Problem to work on
Copy the listing below exactly, but skip the pictures.

----- Input data -----

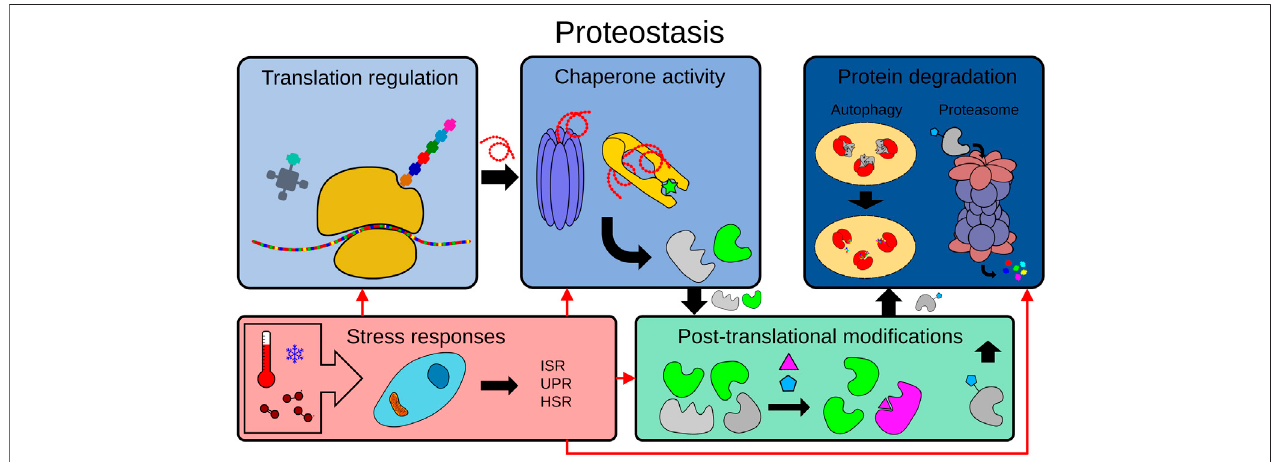
FIGURE 1 | The proteostasis network. To maintain proteome integrity, the proteostasis network is tightly regulated in healthy cells from translation to degradation. Theproteostasisnetworkincludesprotein translation,proteinfoldingbychaperones,post-translationalmodi fi cations(PTMs),proteindegradationmechanisms(e.g. the ubiquitin-proteasome system(UPS),the autophagy-lysosomepathway)and themodulationofadaptive stressresponsesbyphysiologicalorenvironmental signals (e.g. ISR: integrated stress response, UPR: unfolded protein response, HSR: heat shock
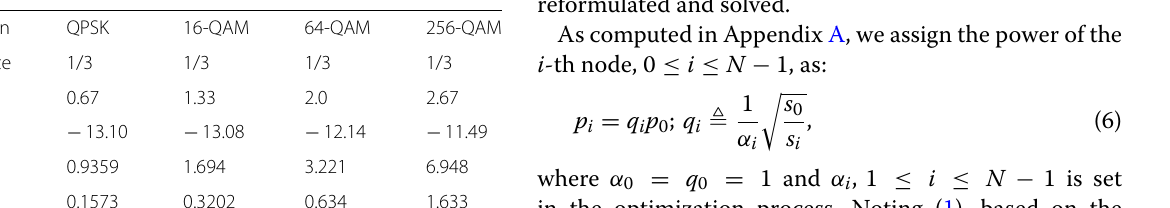
Table 1 Mode-dependent constants to estimate BLER in LTE standard using (2)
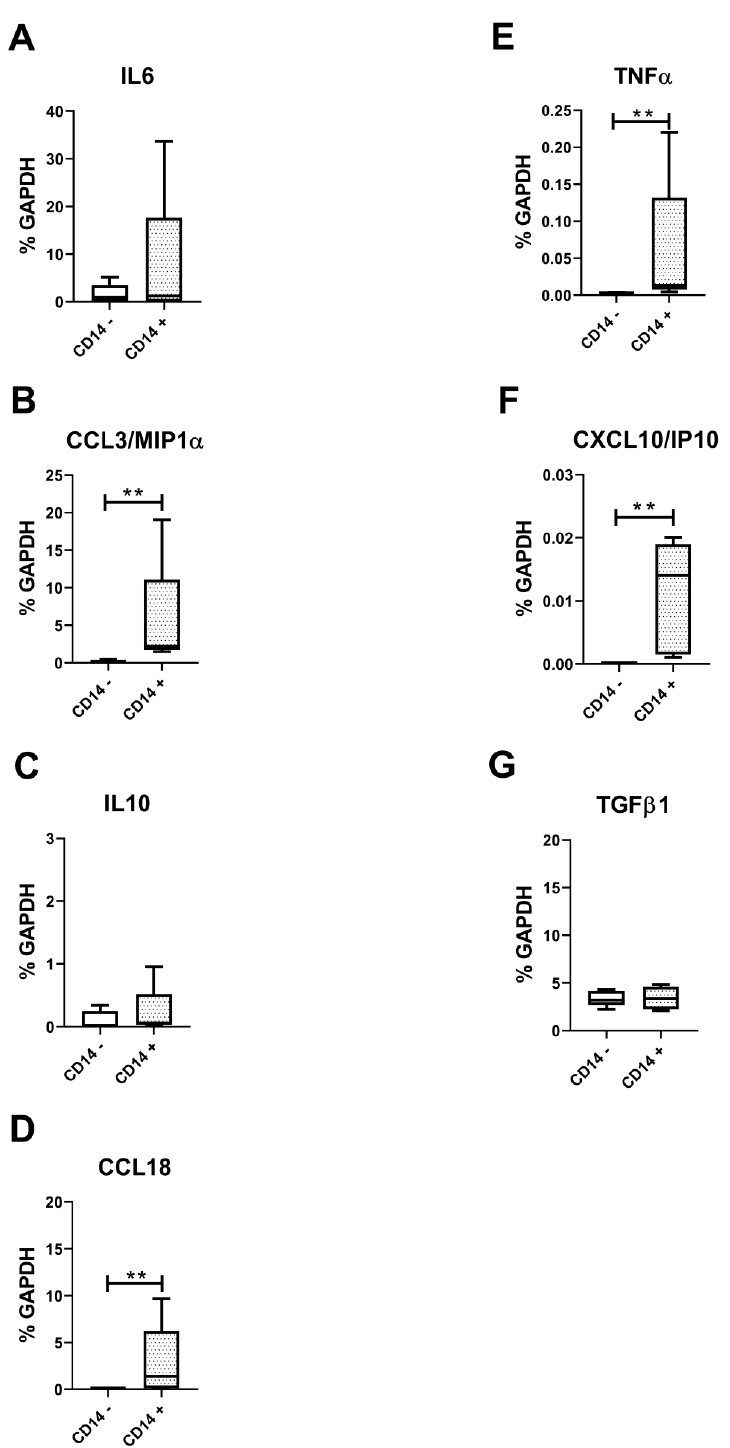
Figure 7. Evaluation of cytokines typical of synovial M1- and M2-like macrophages. ( A ) IL6, ( B ) CCL3 / MIP1 α , ( C ) IL10, ( D ) CCL18, ( E ) TNF α , ( F ) CXCL10 / IP10, ( G ) TGF β 1 typical cytokines of M1 and M2-type macrophages evaluated at the molecular level on pure CD14 negative (CD14 − ) and CD14-positive (CD14 + ) cells isolated from OA synovium ( n = 4). Data are expressed as percentage of GAPDH (housekeeping gene) and represented as box plots with median, minimum and maximum. Significant results among groups (** p < 0.01) were reported (Mann–Whitney U test was used to compare the two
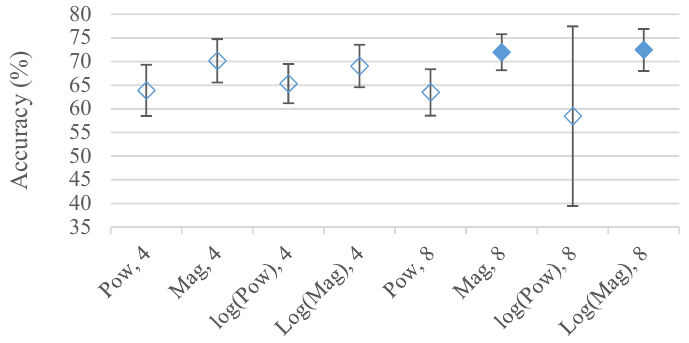
Figure 11. Averaged accuracies and standard deviations for different modifications of spectral magnitudes: magnitude (Mag), power (Pow), log magnitude, and log power, for 4 and 8 kHz maximal frequencies. Filled marks show equally performing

-----

Output of the task
FIGURE 1 | The proteostasis network. To maintain proteome integrity, the proteostasis network is tightly regulated in healthy cells from translation to degradation. Theproteostasisnetworkincludesprotein translation,proteinfoldingbychaperones,post-translationalmodi fi cations(PTMs),proteindegradationmechanisms(e.g. the ubiquitin-proteasome system(UPS),the autophagy-lysosomepathway)and themodulationofadaptive stressresponsesbyphysiologicalorenvironmental signals (e.g. ISR: integrated stress response, UPR: unfolded protein response, HSR: heat shock
Table 1 Mode-dependent constants to estimate BLER in LTE standard using (2)
Figure 7. Evaluation of cytokines typical of synovial M1- and M2-like macrophages. ( A ) IL6, ( B ) CCL3 / MIP1 α , ( C ) IL10, ( D ) CCL18, ( E ) TNF α , ( F ) CXCL10 / IP10, ( G ) TGF β 1 typical cytokines of M1 and M2-type macrophages evaluated at the molecular level on pure CD14 negative (CD14 − ) and CD14-positive (CD14 + ) cells isolated from OA synovium ( n = 4). Data are expressed as percentage of GAPDH (housekeeping gene) and represented as box plots with median, minimum and maximum. Significant results among groups (** p < 0.01) were reported (Mann–Whitney U test was used to compare the two
Figure 11. Averaged accuracies and standard deviations for different modifications of spectral magnitudes: magnitude (Mag), power (Pow), log magnitude, and log power, for 4 and 8 kHz maximal frequencies. Filled marks show equally performing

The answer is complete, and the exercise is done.